[Aufgabe A]
Kopieren Sie aus der Forumsdiskussion über den Stoßschutz für den Bootsrand den Abschnitt von „## mlkzander (19.“ bis „was sehr stabiles?“ wortgetreu.

# Suche Gummileiste / Stoßschutz für Bootsrand (Aluboot)



## greece68 (19. Februar 2015)

*Suche Gummileiste / Stoßschutz für oberen Bootsrand (Aluboot)*

Jungs,

ich suche gerade noch nen Schutz für die obere Bootskante/den Bootsrand  unseres Alubootes, der etwa 3cm breit ist und auf den ich gerne eine  Gummileiste oder dergleichen zum Schutz unserer teils recht teuren Ruten  aufbringen würde ;+. Es gibt zwar aus dem Bootsbau Scheuerleisten, die  auch mit einem Profil (Alu, PVC etc.) und einer passenden Gummileiste  dazu verfügbar sind, aber die kann ich nicht auf den Bootsrand komplett  aufbringen, da die nicht bzw. nicht rechts/links biegbar sind. Da ich  nicht nur eine Gummileisten aufkleben mag, sondern was stabiles  einsetzen will, wäre eine verschrauben eines Profils schon gut, aber was  aus Gummi habe ich noch nicht gefunden #q
Habt ihr eine Idee?


----------



## mlkzander (19. Februar 2015)

*AW: Suche Gummileiste / Stoßschutz für Bootsrand (Aluboot)*

warum klebst du nicht dicke moosgummiprofile drauf?

du willst was sehr stabiles?


----------



## magut (19. Februar 2015)

[Bereitgestelltes Material]

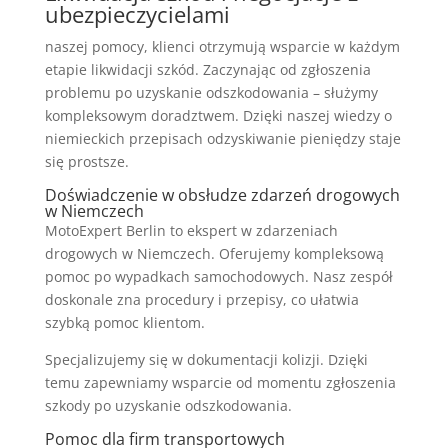
ubezpieczycielami
naszej pomocy, klienci otrzymują wsparcie w każdym
etapie likwidacji szkód. Zaczynając od zgłoszenia
problemu po uzyskanie odszkodowania – służymy
kompleksowym doradztwem. Dzięki naszej wiedzy o
niemieckich przepisach odzyskiwanie pieniędzy staje
się prostsze.
Doświadczenie w obsłudze zdarzeń drogowych
w Niemczech
MotoExpert Berlin to ekspert w zdarzeniach
drogowych w Niemczech. Oferujemy kompleksową
pomoc po wypadkach samochodowych. Nasz zespół
doskonale zna procedury i przepisy, co ułatwia
szybką pomoc klientom.
Specjalizujemy się w dokumentacji kolizji. Dzięki
temu zapewniamy wsparcie od momentu zgłoszenia
szkody po uzyskanie odszkodowania.
Pomoc dla firm transportowych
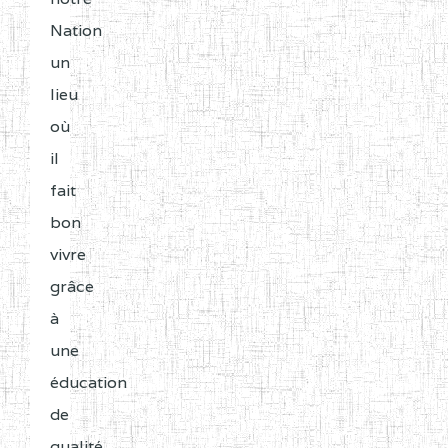
Nation
un
lieu
où
il
fait
bon
vivre
grâce
à
une
éducation
de
qualité.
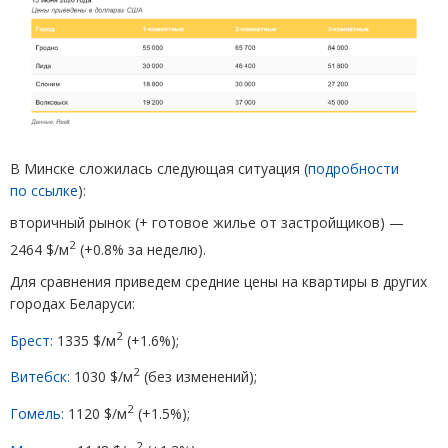
В Минске сложилась следующая ситуация
(
подробности
по ссылке
):
вторичный рынок
(
+ готовое жилье от застройщиков) —
2
2464 $/м
(
+0.8% за неделю).
Для сравнения приведем средние цены на квартиры в других
городах Беларуси:
2
Брест:
1335 $/м
(
+1.6%);
2
Витебск:
1030 $/м
(
без изменений);
2
Гомель:
1120 $/м
(
+1.5%);
2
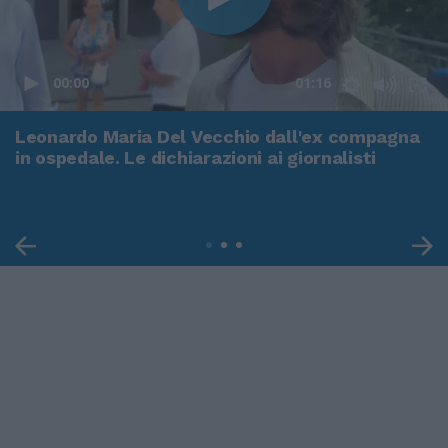
00:00
01:16
Leonardo Maria Del Vecchio dall'ex compagna
in ospedale. Le dichiarazioni ai giornalisti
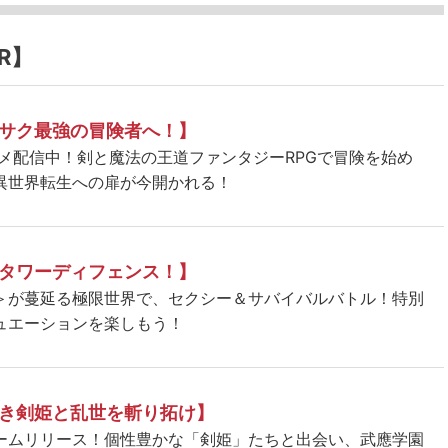
R】
サク最強の冒険者へ！】
ニメ配信中！剣と魔法の王道ファンタジーRPGで冒険を始め
異世界転生への扉が今開かれる！
タワーディフェンス！】
＞が蔓延る極限世界で、セクシー＆サバイバルバトル！特別
ュエーションを楽しもう！
き剣姫と乱世を斬り拓け】
ームリリース！個性豊かな「剣姫」たちと出会い、武應学園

[Aufgabe B]
Wandeln Sie in den Aufzeichnungen die Zeilen von der Zeile mit „В Минске сложилась следующая ситуация“ bis zum Ende der Aufzeichnungen, beide Grenzen eingeschlossen, in eine nummerierte Liste ohne Leerzeilen um. Die Bilder nehmen Sie nicht in die Antwort auf.

[Antwortbereich A]
## mlkzander (19. Februar 2015)

*AW: Suche Gummileiste / Stoßschutz für Bootsrand (Aluboot)*

warum klebst du nicht dicke moosgummiprofile drauf?

du willst was sehr stabiles?

[Antwortbereich B]
1. В Минске сложилась следующая ситуация
2. (
3. подробности
4. по ссылке
5. ):
6. вторичный рынок
7. (
8. + готовое жилье от застройщиков) —
9. 2
10. 2464 $/м
11. (
12. +0.8% за неделю).
13. Для сравнения приведем средние цены на квартиры в других
14. городах Беларуси:
15. 2
16. Брест:
17. 1335 $/м
18. (
19. +1.6%);
20. 2
21. Витебск:
22. 1030 $/м
23. (
24. без изменений);
25. 2
26. Гомель:
27. 1120 $/м
28. (
29. +1.5%);
30. 2
31. 00:00
32. 01:16
33. Leonardo Maria Del Vecchio dall'ex compagna
34. in ospedale. Le dichiarazioni ai giornalisti
35. R】
36. サク最強の冒険者へ！】
37. ニメ配信中！剣と魔法の王道ファンタジーRPGで冒険を始め
38. 異世界転生への扉が今開かれる！
39. タワーディフェンス！】
40. ＞が蔓延る極限世界で、セクシー＆サバイバルバトル！特別
41. ュエーションを楽しもう！
42. き剣姫と乱世を斬り拓け】
43. ームリリース！個性豊かな「剣姫」たちと出会い、武應学園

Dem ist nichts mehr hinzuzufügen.